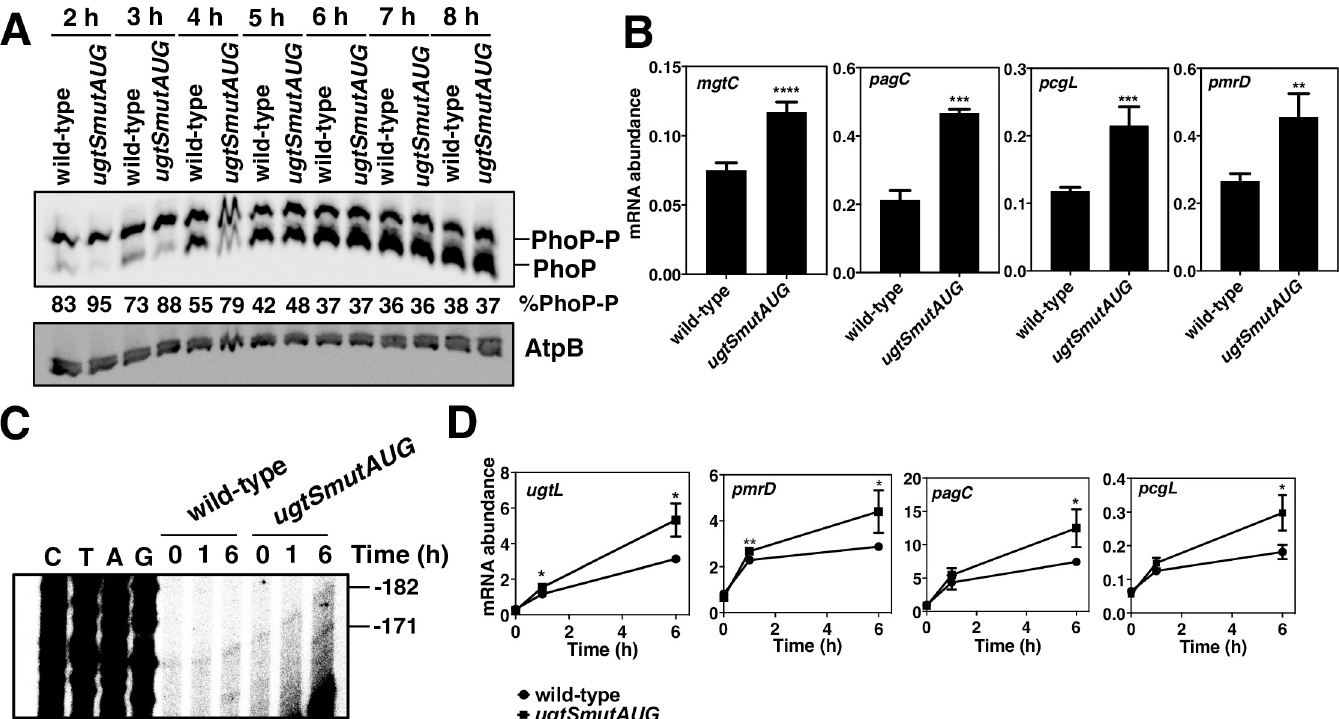
Fig 6. UgtS modulates the kinetics of PhoP activation in acidic pH conditions and inside macrophages. (A) Western blot analysis of extracts prepared from wild-type (14028s) and ugtSmutAUG (HS1119) S . Typhimurium grown in N-minimal acidic pH medium (pH 4.9, 1 mM MgCl 2 ) for the indicated times. Samples were run on Phos-tag gels analyzed with antibodies directed to the PhoP and AtpB proteins. Numbers under the blots indicate the percentage of phosphorylated PhoP (PhoP-P). Data are representative of three independent experiments, which gave similar results. (B) Abundance of mgtC , pagC , pcgL , and pmrD transcripts in wild-type (14028s) and ugtSmutAUG (HS1119) S . Typhimurium grown in N-minimal acidic pH medium (pH 4.9, 1 mM MgCl 2 ) for 4 h (mid-log phase). Transcript abundance values were normalized to the abundance of 16S ribosomal RNA. The mean and SD from at least three independent experiments are shown. �� P < 0.01, ��� P < 0.001, ���� P < 0.0001, two-tailed unpaired t test with ugtSmutAUG vs. wild type. (C) Primer extension analysis of ugtSugtL and ugtSugtL transcripts from wild-type -182 -171 (14028s) and ugtSmutAUG (HS1119) S . Typhimurium harvested from J774A.1 macrophages at the indicated times. Primer extension reaction was carried out on total RNA samples using primer W4469. A gel image with lower exposure is provided as supplementary data (S3 Fig) to better discern the DNA sequencing ladder bands. Data are representative of two independent experiments, which gave similar results. (D) Abundance of ugtL , pmrD , pagC , and pcgL transcripts in wild-type (14028s) and ugtSmutAUG (HS1119) S . Typhimurium inside J774A.1 macrophages at the indicated times. Transcript abundance values were normalized to the abundance of 16S ribosomal RNA. The mean and SD from three independent experiments are shown. � P < 0.05, �� P < 0.01, two-tailed unpaired t test with ugtSmutAUG vs. wild type. The absence of a � indicates no significant difference between mutant and wild type.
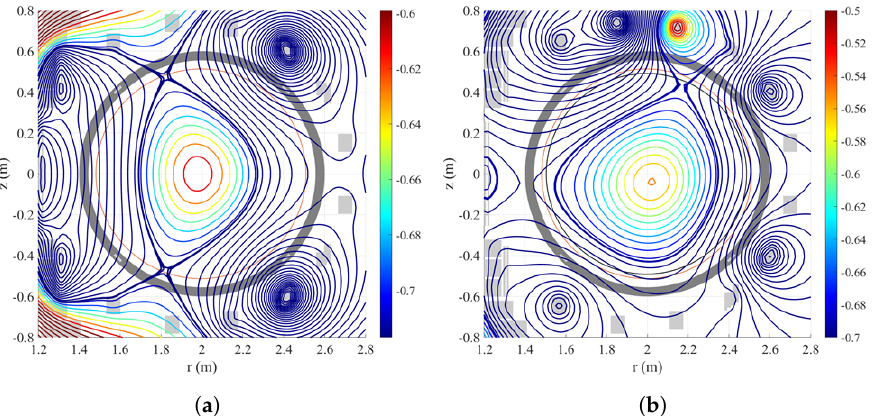
Figure 1. ( a ) Double Null D-like shape with δ = δ u = δ l = 0.49. ( b ) Upper Single Null shape with δ = − 0.35 ( δ u = − 0.54, δ l = −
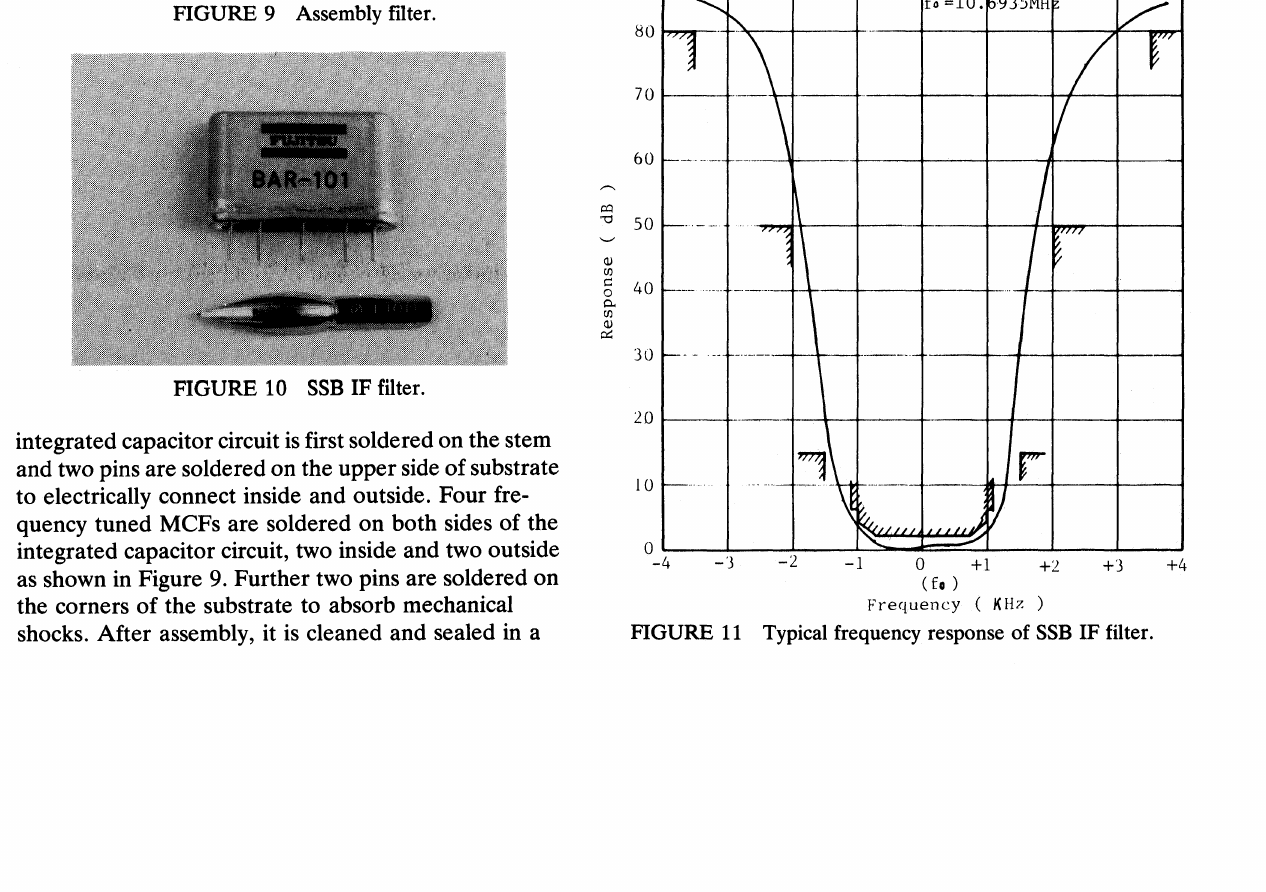
FIGURE 8 Assembly of SSB IF filter.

____

» WORK INSTRUCTIONS:
Here the lines from the one with "Figure 1. ( a" through the last line of the data above need to be repeated exactly, both included, and any picture omitted.

» SOLUTION FOR THIS EXERCISE:
Figure 1. ( a ) Double Null D-like shape with δ = δ u = δ l = 0.49. ( b ) Upper Single Null shape with δ = − 0.35 ( δ u = − 0.54, δ l = −
FIGURE 8 Assembly of SSB IF filter.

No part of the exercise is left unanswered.